Trata-se da mesma versão apresentada por Gratuliano em suas declarações. Em relação a Moisés, o Rato da Love Funk afirmou que o conheceu no bairro onde morava. “A gente é amigo do bairro, entendeu?”. Ele negou que o amigo seja seu sócio, mas disse que ambos pretendem formar uma sociedade. “Ele me ajudou, ele me ingressou uns artista meu numa série famosa aí da Netflix, colocou música minha lá, e ele é um cara inteligente, então eu estou tentando trazer ele pro meu lado, até mesmo em sociedade”.
Ele revelou que pretende incluir Moisés na sociedade da Portuga Records. “Eu vou colocar ele, porque ele é inteligente, ele sabe cuidar, sabe fazer as coisas acontecer.” Moisés também negou ser sócio do Rato da Love Funk ao ser ouvido pela PF. Sobre Costa, o empresário também disse que o conhece desde criança que ele era um “moleque”, quando ele passou um tempo vivendo na sua casa. “A gente tem um carinho por ele, independente do que ele estar envolvido, aí não sei também se ele é culpado ou não.”
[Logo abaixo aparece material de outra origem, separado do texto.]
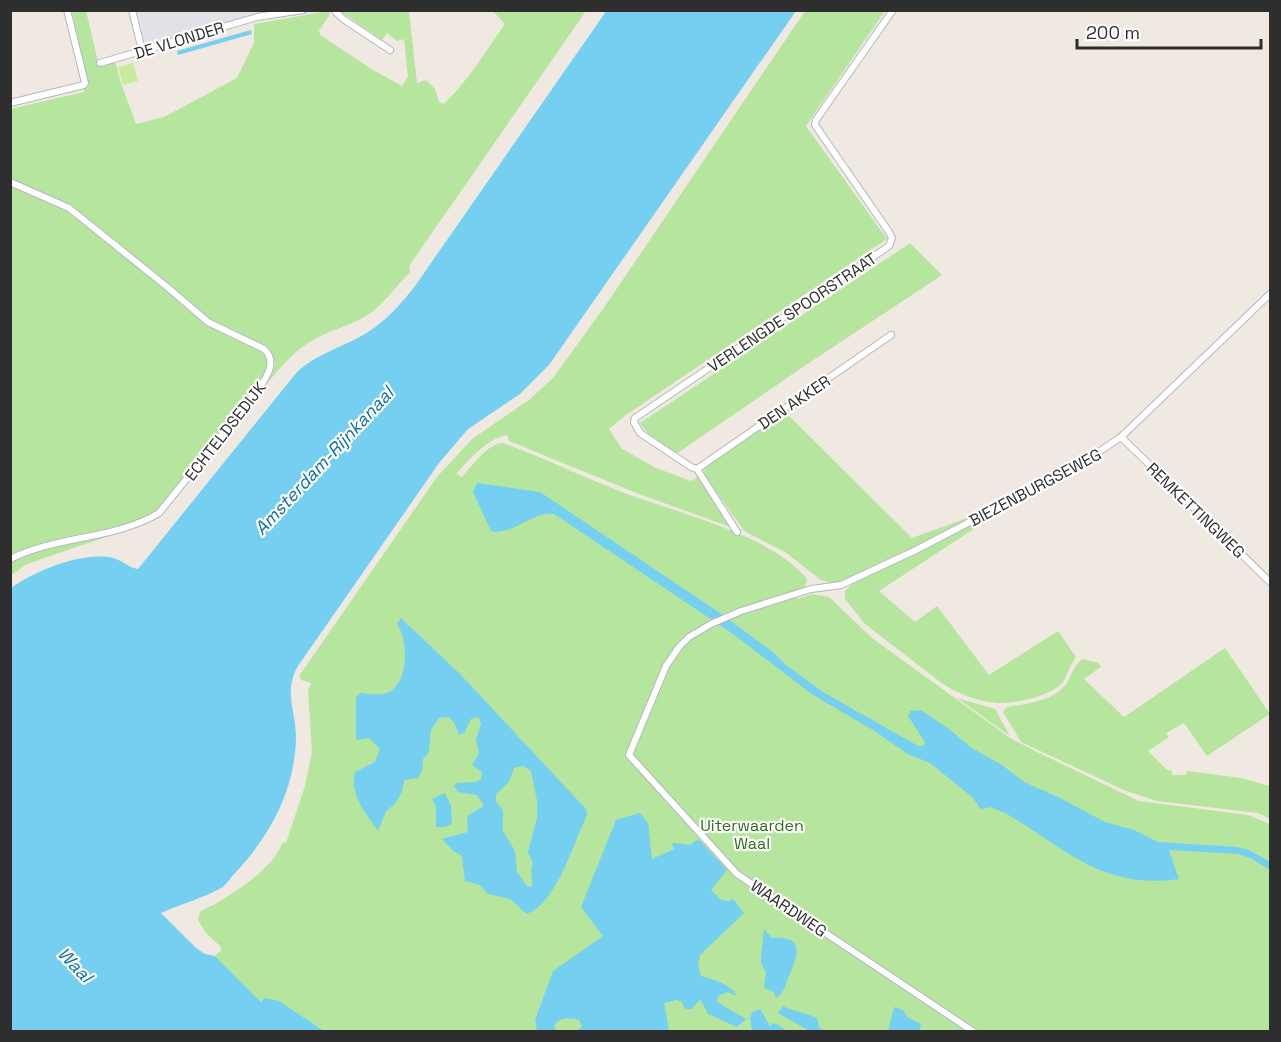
<svg xmlns="http://www.w3.org/2000/svg" width="1281" height="1042" font-family="'Space Grotesk',sans-serif">
  <style>
    .industrial { fill: #e3e1e8 }
    .green { fill: #b6e59e }
    .pitch { fill: #c9ec9a }
    .water { fill: #75cff0; fill-rule: evenodd }
    .lines { fill: none; stroke-linecap: round; stroke-linejoin: round }
    .street-casing { stroke: #b4b7c1; stroke-width: 8 }
    .street { stroke: #fff; stroke-width: 6 }
    .labels { text-anchor: middle; stroke-width: 4.5; stroke-linejoin: round; paint-order: stroke }
    .street-label { font-size: 16px; fill: #2e2e2e; stroke: #fff }
    .park-label { font-size: 16px; fill: #2c6e1b; stroke: #fff }
    .water-label { font-size: 18px; font-style: italic; fill: #0d6fa3; stroke: #fff }
  </style>
  <rect width="100%" height="100%" fill="#efe9e1"/>
  <!-- industrial -->
  <polygon class="industrial" points="137,11 334,11 255,20 147,49"/>
  <!-- green -->
  <g class="green">
    <path d="M72,11H86L99,66L115,61L121,83L136,124L164,117L237,78L254,43V24L329,11L330,14L319,31L320,35L373,70L402,86L408,77L404,39L397,41L387,33L382,40L340,11H409L417,83L426,80L435,89L439,102L444,104C468,81 486,51 505,24L493,11H586L409,266L410,272C397,285 386,301 372,312C354,325 332,329 313,340C291,352 274,375 258,395C269,378 285,364 265,347L207,319L158,275L70,206L37,192L11,178L10,109L84,92V89L88,85Z"/>
    <path d="M805,11H885L806,126L887,239L626,415L609,429L622,449L656,468L691,481L698,477L733,528L639,494L509,441L507,435C486,439 470,459 456,474L462,477C472,466 488,443 503,443C544,458 582,477 622,492C676,513 771,534 807,579L805,587L794,594L797,599L812,594L829,597L872,638L1010,738L1035,751L1139,801L1248,815L1270,824V1031H289L215,956L221,950V947L206,933L198,920L200,912C205,908 211,907 217,903C240,889 273,868 283,842L286,843L305,786L312,752L308,691L311,683L301,680L299,676L437,477L472,439L529,400L553,378L603,309Z"/>
    <path d="M10,186L66,211L151,275L202,320L227,335L263,351L268,362L265,376L160,509C132,527 101,530 69,536C49,541 30,548 10,556Z"/>
    <polygon points="910,243 942,275 806,365 676,454 649,435 640,423"/>
    <polygon points="784,411 912,538 973,516 899,556 835,584 821,580 785,552 744,531 704,474 705,468 709,463"/>
    <path d="M995,515L879,591L915,622L937,606L989,675L1058,631L1076,657C1070,665 1068,674 1063,682C1052,696 1017,703 1001,703C982,703 958,694 943,684L865,624L845,599V591L851,585L961,529Z"/>
    <path d="M129,529L27,564L11,575V562C46,543 89,538 129,529Z"/>
    <path d="M1225,648L1270,714L1207,756L1184,723L1166,733L1169,737L1148,751L1166,769L1172,771V775H1186L1187,771L1241,778L1270,786V819L1258,813L1157,801L1126,791L1021,742L1003,712L1007,707C1027,704 1054,701 1067,683C1072,674 1074,666 1082,659L1099,663L1101,667L1084,679L1124,717Z"/>
    <polygon points="957,698 995,709 1010,736"/>
  </g>
  <!-- pitch -->
  <polygon class="pitch" points="133,63 138,81 123,85 118,67"/>
  <!-- water -->
  <g class="water">
    <path d="M607,10L796,11L549,365L520,394L468,429L439,463L298,666C283,691 296,711 296,737C295,790 271,834 236,872C232,876 228,882 224,886C214,894 176,906 161,913L196,948L205,954L215,956L261,1002L265,998L279,1001L324,1031H11V588C35,571 83,551 113,558C122,560 129,568 138,569L297,372C318,353 344,347 368,332C387,320 401,304 415,286Z"/>
    <polygon points="251,30 252,34 178,55 177,51"/>
    <path d="M477,483L540,492L720,613L773,652L786,665L823,692L918,746H923L925,742L908,716L910,711L921,710L949,729L970,747L1002,765L1024,782L1058,797L1105,822L1134,830L1158,842L1237,847L1249,850L1270,862V870L1252,859L1239,854L1169,850L1179,879C1104,890 1067,850 1007,814L990,807L981,809L972,797L930,763L908,754L873,730L813,695L733,634L554,514C531,511 514,536 491,531L473,492Z"/>
    <path d="M401,618L461,675L586,809L587,814L584,822C571,850 556,902 527,914L510,899L488,894L480,885L465,881L462,856L452,850L442,839L468,832L467,816L484,806L477,795L458,792L454,786L457,783L476,782L481,779L482,772L472,765L479,753L476,740L481,724L479,717L471,719L464,733L459,735L455,724L449,717L439,718L431,730L429,752L423,759L422,771L418,778L404,780L402,792L395,804L386,811L378,831C366,813 349,795 355,772L375,762L380,749L369,738L356,740V698L360,693C370,694 384,697 392,690C409,678 408,639 397,624ZM523,766L531,771L537,801V818L528,852L533,863C529,871 534,880 531,887L527,886L517,872L515,851L503,831V810L496,802V794L509,782L514,768Z"/>
    <polygon points="445,793 451,806 452,824 445,827 436,827 436,806 432,799"/>
    <path d="M640,813L648,823L652,859L674,849L672,844L674,843L690,845L698,839L727,870L711,890C718,897 723,905 733,899L744,913L700,955L698,965L701,976C715,980 729,983 737,996L727,992L718,996L717,1002L746,1019L737,1027L708,1014L700,999L692,1009H685L682,1002L677,1000L664,1003L669,1031H577L582,1026L579,1020C570,1017 559,1017 554,1026L557,1031H537L535,1020L553,971L603,936L581,907L616,820Z"/>
    <path d="M764,929L772,938C807,935 797,957 788,978C785,987 784,992 776,998L774,992L764,988L766,972L761,963V956Z"/>
    <path d="M783,1006C794,1012 804,1012 817,1018L819,1027L824,1031H809L778,1013Z"/>
    <polygon points="894,1007 903,1010 907,1017 921,1024 919,1031 888,1031"/>
    <polygon points="760,1009 770,1026 774,1023 779,1025 786,1031 752,1031 750,1018 752,1012"/>
  </g>
  <g class="lines">
    <defs>
      <g id="street">
        <polyline points="132,10 142,50"/>
        <polyline points="334,10 343,19 390,50"/>
        <polyline points="100,63 257,17 303,10"/>
        <polyline points="10,103 84,85 85,83 67,10"/>
        <path d="M10,182L69,208L166,286L208,322L264,349C278,362 266,378 258,390L159,513C114,540 58,535 10,559"/>
        <polyline points="1121,437 1270,582"/>
        <polyline points="697,469 891,335"/>
        <polyline points="737,532 697,469 691,467 640,433 634,422 635,418 889,246 892,238 889,232 815,125 816,120 893,10"/>
        <polyline points="974,1032 737,874 629,755 666,666 679,647 689,637 711,624 741,611 811,589 841,585 916,550 1079,465 1121,437 1270,294"/>
      </g>
    </defs>
    <!-- street casing -->
    <use href="#street" class="street-casing"/>
    <!-- street -->
    <use href="#street" class="street"/>
  </g>
  <g class="labels">
    <!-- street labels -->
    <g class="street-label">
      <text transform="translate(179 40) rotate(-17)" y="6">DE VLONDER</text>
      <text transform="translate(792 312) rotate(-34)" y="6">VERLENGDE SPOORSTRAAT</text>
      <text transform="translate(794 402) rotate(-34)" y="6">DEN AKKER</text>
      <text transform="translate(225 431) rotate(-52)" y="6">ECHTELDSEDIJK</text>
      <text transform="translate(1035 487) rotate(-28)" y="6">BIEZENBURGSEWEG</text>
      <text transform="translate(1196 510) rotate(44)" y="6">REMKETTINGWEG</text>
      <text transform="translate(789 908) rotate(34)" y="6">WAARDWEG</text>
    </g>
    <!-- park labels -->
    <g class="park-label">
      <text x="752" y="831">Uiterwaarden<tspan x="752" dy="18">Waal</tspan></text>
    </g>
    <!-- water labels -->
    <g class="water-label">
      <text transform="translate(324 461) rotate(-47)" y="6">Amsterdam-Rijnkanaal</text>
      <text transform="translate(75 965) rotate(46)" y="6">Waal</text>
    </g>
  </g>
  <!-- border -->
  <rect width="1281" height="1042" fill="none" stroke="#2e2e2e" stroke-width="24"/>
  <!-- scale -->
  <path d="M1077 39v9h184v-9" fill="none" stroke="#2e2e2e" stroke-width="3"/>
  <text x="1086" y="39" font-size="18" fill="#2e2e2e" stroke="#ffffff" stroke-width="4.5" paint-order="stroke">200 m</text>
</svg>
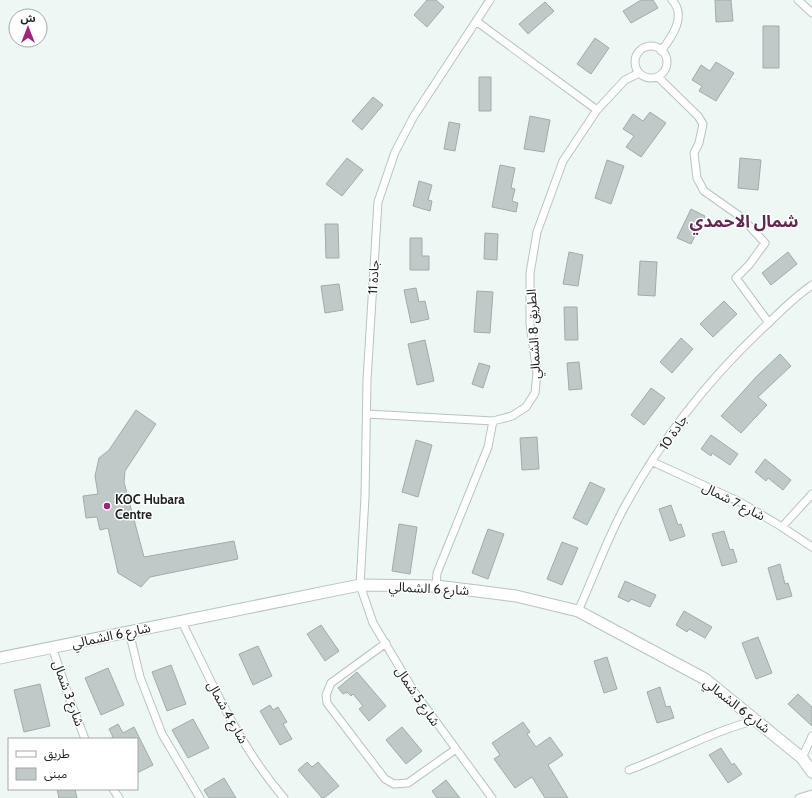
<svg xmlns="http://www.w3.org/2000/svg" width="812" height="798" font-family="Cabin,'Noto Sans Arabic',sans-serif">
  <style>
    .building { fill: #bfc9c7; stroke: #a1aca9 }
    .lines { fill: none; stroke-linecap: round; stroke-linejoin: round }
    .street-casing { stroke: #b9c3c1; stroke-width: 9 }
    .secondary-casing { stroke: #b9c3c1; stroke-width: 13 }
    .street { stroke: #fff; stroke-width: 7 }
    .secondary { stroke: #fff; stroke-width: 11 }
    .poi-dot { fill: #9c2580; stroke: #fff; stroke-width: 1.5 }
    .labels { text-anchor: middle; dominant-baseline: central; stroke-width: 3; stroke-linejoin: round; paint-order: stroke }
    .street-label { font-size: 13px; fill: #1d2120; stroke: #fff }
    .poi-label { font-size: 13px; font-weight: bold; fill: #1d2120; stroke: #fff; text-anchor: start }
    .district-label { font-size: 17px; font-weight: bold; fill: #602750; stroke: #fff }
  </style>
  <rect width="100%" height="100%" fill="#edf8f5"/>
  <!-- building -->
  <path class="building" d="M 427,0 L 436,0 L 444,7 L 427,27 L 414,15 Z
    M 641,0 L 653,0 L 658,8 L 631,23 L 623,11 Z
    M 715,0 L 731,0 L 733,21 L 716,22 Z
    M 545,2 L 554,11 L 528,34 L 519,24 Z
    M 763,26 L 779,26 L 779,68 L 763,68 Z
    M 595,38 L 609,48 L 591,74 L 577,64 Z
    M 716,62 L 734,73 L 716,101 L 699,91 L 702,86 L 692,80 L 701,65 L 710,71 Z
    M 479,77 L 491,77 L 491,111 L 479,111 Z
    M 373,97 L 383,105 L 362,130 L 352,121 Z
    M 650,112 L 666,123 L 641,157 L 626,147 L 634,136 L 623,129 L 633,114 L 643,121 Z
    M 530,116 L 550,120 L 544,152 L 524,149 Z
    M 449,122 L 460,124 L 455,151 L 444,149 Z
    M 347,158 L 363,170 L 342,196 L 326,184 Z
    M 740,158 L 761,160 L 758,190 L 738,188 Z
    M 607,160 L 624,166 L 611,204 L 595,198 Z
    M 500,165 L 515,168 L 511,188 L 515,189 L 512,201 L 518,203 L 516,212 L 492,207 Z
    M 419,181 L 432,185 L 428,200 L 432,201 L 430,211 L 413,206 Z
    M 691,209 L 705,216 L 691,244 L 677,238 Z
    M 325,224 L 338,224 L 339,258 L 326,258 Z
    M 485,233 L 498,234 L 497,260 L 484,259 Z
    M 410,238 L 422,238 L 422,256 L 429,256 L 429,270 L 410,270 Z
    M 569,252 L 583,255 L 578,286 L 563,284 Z
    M 788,252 L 797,264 L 771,285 L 762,273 Z
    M 640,261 L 657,262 L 655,296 L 638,295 Z
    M 339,284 L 343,310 L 325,313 L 321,286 Z
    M 416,288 L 419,302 L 425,301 L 429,319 L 411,323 L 404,290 Z
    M 477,291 L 493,292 L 490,333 L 474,332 Z
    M 724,301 L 737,314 L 713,337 L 700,324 Z
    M 564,307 L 577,307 L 578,340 L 565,340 Z
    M 681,338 L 693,349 L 672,373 L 660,362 Z
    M 425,340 L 434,381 L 417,385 L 408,344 Z
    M 780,354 L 791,366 L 758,397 L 767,405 L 741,433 L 721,416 L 756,377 Z
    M 579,362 L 582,389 L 569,390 L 567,363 Z
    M 479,363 L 490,366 L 483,388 L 472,384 Z
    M 651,388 L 665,398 L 644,425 L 631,415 Z
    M 136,410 L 156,424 L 125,471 L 124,482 L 144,557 L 234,541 L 238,559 L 150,577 L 141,587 L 118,573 L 108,528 L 100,530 L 97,517 L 86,518 L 83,496 L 98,494 L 95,476 L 99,458 L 109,450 Z
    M 711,435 L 738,454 L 730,465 L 712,453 L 711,456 L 701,449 Z
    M 537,437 L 539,469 L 522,470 L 520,438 Z
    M 416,440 L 432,445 L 418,497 L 402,492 Z
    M 765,459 L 791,480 L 783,490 L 768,478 L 766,481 L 755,472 Z
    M 590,482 L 605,489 L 587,525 L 573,518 Z
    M 671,505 L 678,525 L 681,524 L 685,536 L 670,541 L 659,509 Z
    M 399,524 L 417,527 L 410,574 L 392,571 Z
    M 488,529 L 504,534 L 488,579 L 472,573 Z
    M 724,531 L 730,550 L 733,549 L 737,562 L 722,566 L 712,534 Z
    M 562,542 L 578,548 L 562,585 L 547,579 Z
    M 780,564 L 785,584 L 788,583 L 792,596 L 777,600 L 768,568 Z
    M 625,581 L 656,595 L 650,607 L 631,599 L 629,602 L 618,597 Z
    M 684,611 L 712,627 L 705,638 L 689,629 L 687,632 L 676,625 Z
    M 321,625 L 339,651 L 325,661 L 307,634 Z
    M 758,637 L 772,673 L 756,679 L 742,643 Z
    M 258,646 L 272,676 L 253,685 L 239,654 Z
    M 607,657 L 617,689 L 604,693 L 594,661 Z
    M 171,665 L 186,704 L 167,711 L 152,672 Z
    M 108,668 L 124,705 L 101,715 L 85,678 Z
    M 357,672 L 386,706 L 369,721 L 359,709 L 363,706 L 353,694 L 351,696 L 347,692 L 343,694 L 338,688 Z
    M 40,684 L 50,726 L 24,732 L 14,690 Z
    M 660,687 L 666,707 L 670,706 L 674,718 L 657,723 L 647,692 Z
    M 798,694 L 812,707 L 812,726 L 788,704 Z
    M 270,705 L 273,710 L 278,707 L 287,722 L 283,724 L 292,739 L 280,745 L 260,711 Z
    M 193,719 L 209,748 L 188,758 L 172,730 Z
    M 523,722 L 530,732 L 527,734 L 536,747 L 550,737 L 563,755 L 548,765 L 568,798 L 545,798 L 532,777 L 515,788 L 494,759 L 500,755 L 492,743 Z
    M 118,724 L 123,733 L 134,727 L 153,765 L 137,773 L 137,739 L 110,739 L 113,737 L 109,729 Z
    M 402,727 L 422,751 L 406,764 L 386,740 Z
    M 721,748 L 732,765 L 734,763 L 742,774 L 728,783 L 709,755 Z
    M 307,762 L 312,767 L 318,762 L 339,786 L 324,798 L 322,798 L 298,770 Z
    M 224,778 L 236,798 L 209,798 L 204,790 Z
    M 446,780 L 460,798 L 437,798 L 432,791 Z
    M 57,789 L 75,789 L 77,798 L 59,798 Z"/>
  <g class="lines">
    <!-- street casing -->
    <g class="street-casing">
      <path id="street" d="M 490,0 L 414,116 L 395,152 L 378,202 L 367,380 L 365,497 L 360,585 L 373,623 L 415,693 L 492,798
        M 798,0 L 812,13
        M 476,21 L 597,110
        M635 62a16 16 0 1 1 32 0a16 16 0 1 1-32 0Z
        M 661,51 C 672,37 687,16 672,0
        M 658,77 L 698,116 L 703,124 L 699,143 L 694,153 L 697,178 L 704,191 L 741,217 L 765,243 L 749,265 L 736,278 L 769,323
        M 367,414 L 493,421 L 512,416 L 526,407 L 535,393 L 537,373 L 530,324 L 530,273 L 537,232 L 563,161 L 597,110 L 625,80 L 639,73
        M 653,462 L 740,502 L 782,527 L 812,547
        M 782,527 L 812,494
        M 436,586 L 437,573 L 488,447 L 493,421
        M 578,611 C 594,576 607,539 625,506 C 661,440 708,380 762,329 C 779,313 792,299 812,285
        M 181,620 C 211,681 239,746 284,798
        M 129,631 L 140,677 L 162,734 L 200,798
        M 386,643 L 331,683 L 326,695 L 327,703 L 385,779 L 394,784 L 408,783 L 456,749
        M 52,647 L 70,700 L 85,739
        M 802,758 L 812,736
        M 629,770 C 672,754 712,731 757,720
        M 113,789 L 119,798
        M 799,798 L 812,794"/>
    </g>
    <!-- secondary casing -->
    <g class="secondary-casing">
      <path id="secondary" d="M 0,658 L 360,585 L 436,586 L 485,592 L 516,596 L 578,611 L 705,679 L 802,758 L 812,772"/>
    </g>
    <!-- street -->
    <use href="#street" class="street"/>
    <!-- secondary -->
    <use href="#secondary" class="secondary"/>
  </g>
  <!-- markers -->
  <circle class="poi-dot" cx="107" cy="506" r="4"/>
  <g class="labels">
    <!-- street labels -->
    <g class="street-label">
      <text transform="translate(373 277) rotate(-87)">جادة 11</text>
      <text transform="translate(533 334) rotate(-93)">الطريق 8 الشمالي</text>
      <text transform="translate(673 432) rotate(-56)">جادة 10</text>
      <text transform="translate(734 501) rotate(27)">شارع 7 شمال</text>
      <text transform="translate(429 588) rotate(3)">شارع 6 الشمالي</text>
      <text transform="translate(111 635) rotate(-12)">شارع 6 الشمالي</text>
      <text transform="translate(69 693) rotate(70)">شارع 3 شمال</text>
      <text transform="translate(418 696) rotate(56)">شارع 5 شمال</text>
      <text transform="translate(737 705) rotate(38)">شارع 6 الشمالي</text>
      <text transform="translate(228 712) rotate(61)">شارع 4 شمال</text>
    </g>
    <!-- poi labels -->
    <g class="poi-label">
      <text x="115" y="499">KOC Hubara<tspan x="115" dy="15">Centre</tspan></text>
    </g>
    <!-- district labels -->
    <g class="district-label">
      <text x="744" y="221">شمال الاحمدي</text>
    </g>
  </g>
  <!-- legend -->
  <rect x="8" y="738" width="130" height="52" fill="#ffffff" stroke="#a5a6a6"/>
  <rect x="16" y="751" width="20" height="6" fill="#ffffff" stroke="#a5a6a6"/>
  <text x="44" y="758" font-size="12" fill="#1d2120">طريق</text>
  <rect x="16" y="768" width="20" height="12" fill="#bfc9c7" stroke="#a5a6a6"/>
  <text x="44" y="778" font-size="12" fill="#1d2120">مبنى</text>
  <!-- north arrow -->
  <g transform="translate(28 28)"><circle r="19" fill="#ffffff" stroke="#a5a6a6"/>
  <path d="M0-3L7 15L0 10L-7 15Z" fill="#9c2580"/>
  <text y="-6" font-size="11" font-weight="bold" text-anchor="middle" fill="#1d2120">ش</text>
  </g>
</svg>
Sobre Buda, o empresário afirmou que não “possui vínculo de amizade ou de negócios com ele, embora tenha recebido recado de dentro da prisão”. Disse ainda que o caso de Buda, é algo “que acontece muito no funk (...) geralmente um artista estoura, explode, e aparece alguém querendo falar que é dono de um artista”. Daí a razão das ameaças.